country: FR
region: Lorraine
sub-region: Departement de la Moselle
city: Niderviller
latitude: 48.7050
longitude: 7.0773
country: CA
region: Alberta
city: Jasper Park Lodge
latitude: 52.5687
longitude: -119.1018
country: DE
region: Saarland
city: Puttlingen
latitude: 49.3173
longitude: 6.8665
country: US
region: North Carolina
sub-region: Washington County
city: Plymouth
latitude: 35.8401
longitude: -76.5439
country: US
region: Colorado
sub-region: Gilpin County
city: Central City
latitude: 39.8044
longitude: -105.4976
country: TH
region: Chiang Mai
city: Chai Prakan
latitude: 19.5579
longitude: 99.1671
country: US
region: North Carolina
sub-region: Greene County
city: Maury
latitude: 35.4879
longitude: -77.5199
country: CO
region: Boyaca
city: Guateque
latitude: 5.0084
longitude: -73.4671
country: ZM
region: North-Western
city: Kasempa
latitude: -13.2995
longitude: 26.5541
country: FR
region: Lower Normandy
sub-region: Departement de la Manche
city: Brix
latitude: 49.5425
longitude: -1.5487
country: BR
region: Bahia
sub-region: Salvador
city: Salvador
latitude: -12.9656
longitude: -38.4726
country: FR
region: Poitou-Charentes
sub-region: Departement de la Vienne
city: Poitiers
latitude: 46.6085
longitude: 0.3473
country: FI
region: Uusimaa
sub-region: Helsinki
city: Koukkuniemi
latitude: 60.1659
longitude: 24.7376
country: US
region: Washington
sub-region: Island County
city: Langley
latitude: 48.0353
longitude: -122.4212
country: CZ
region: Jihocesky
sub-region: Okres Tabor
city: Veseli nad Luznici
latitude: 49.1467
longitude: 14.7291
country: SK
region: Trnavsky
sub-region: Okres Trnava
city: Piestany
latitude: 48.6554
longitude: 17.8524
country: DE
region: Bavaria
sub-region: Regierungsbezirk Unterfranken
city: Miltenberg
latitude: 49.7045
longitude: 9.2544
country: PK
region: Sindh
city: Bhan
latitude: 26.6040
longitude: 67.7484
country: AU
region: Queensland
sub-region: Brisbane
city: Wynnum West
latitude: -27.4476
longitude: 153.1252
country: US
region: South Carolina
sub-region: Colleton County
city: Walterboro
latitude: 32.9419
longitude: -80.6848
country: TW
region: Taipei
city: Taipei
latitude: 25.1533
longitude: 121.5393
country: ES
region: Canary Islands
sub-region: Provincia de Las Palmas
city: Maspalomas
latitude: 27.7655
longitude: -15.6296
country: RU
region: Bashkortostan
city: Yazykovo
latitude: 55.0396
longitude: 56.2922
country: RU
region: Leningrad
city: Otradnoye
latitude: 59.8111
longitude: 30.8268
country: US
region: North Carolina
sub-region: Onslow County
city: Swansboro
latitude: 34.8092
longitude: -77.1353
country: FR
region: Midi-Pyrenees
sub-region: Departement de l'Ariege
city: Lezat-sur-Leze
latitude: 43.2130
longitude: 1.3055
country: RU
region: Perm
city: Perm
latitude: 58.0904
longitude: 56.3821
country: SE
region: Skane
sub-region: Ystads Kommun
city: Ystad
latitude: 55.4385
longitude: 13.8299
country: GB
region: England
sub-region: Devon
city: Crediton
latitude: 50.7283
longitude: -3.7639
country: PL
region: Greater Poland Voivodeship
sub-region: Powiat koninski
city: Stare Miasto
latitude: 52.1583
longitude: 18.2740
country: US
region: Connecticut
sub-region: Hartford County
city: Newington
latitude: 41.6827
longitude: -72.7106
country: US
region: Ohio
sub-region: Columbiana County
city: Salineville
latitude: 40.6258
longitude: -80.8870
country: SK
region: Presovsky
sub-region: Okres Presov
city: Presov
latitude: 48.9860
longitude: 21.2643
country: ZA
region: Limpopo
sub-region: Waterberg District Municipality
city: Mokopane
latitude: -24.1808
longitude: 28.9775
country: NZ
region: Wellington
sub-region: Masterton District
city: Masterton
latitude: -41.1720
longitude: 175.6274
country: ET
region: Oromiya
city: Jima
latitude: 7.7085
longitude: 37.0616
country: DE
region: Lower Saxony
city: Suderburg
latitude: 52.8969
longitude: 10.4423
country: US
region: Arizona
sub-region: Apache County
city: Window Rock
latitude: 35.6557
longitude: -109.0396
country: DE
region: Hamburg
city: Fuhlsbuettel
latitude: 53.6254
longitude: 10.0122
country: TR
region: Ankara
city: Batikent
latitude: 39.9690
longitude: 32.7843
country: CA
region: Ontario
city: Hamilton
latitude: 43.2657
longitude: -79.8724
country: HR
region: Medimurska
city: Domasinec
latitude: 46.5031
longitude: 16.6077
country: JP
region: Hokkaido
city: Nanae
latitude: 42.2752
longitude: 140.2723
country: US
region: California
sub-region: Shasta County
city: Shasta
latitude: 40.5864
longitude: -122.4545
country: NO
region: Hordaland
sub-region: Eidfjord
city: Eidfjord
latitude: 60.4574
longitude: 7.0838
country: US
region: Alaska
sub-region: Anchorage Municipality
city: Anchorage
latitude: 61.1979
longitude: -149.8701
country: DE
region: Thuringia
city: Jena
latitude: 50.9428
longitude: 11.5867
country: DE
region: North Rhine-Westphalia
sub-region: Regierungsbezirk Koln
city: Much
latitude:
⁂
> _What is needed_
Please reproduce everything in the listing from the line that contains "latitude: 26.6040" down to the line that contains "latitude: 25.1533", with both of those lines included.

> _Final answer_
latitude: 26.6040
longitude: 67.7484
country: AU
region: Queensland
sub-region: Brisbane
city: Wynnum West
latitude: -27.4476
longitude: 153.1252
country: US
region: South Carolina
sub-region: Colleton County
city: Walterboro
latitude: 32.9419
longitude: -80.6848
country: TW
region: Taipei
city: Taipei
latitude: 25.1533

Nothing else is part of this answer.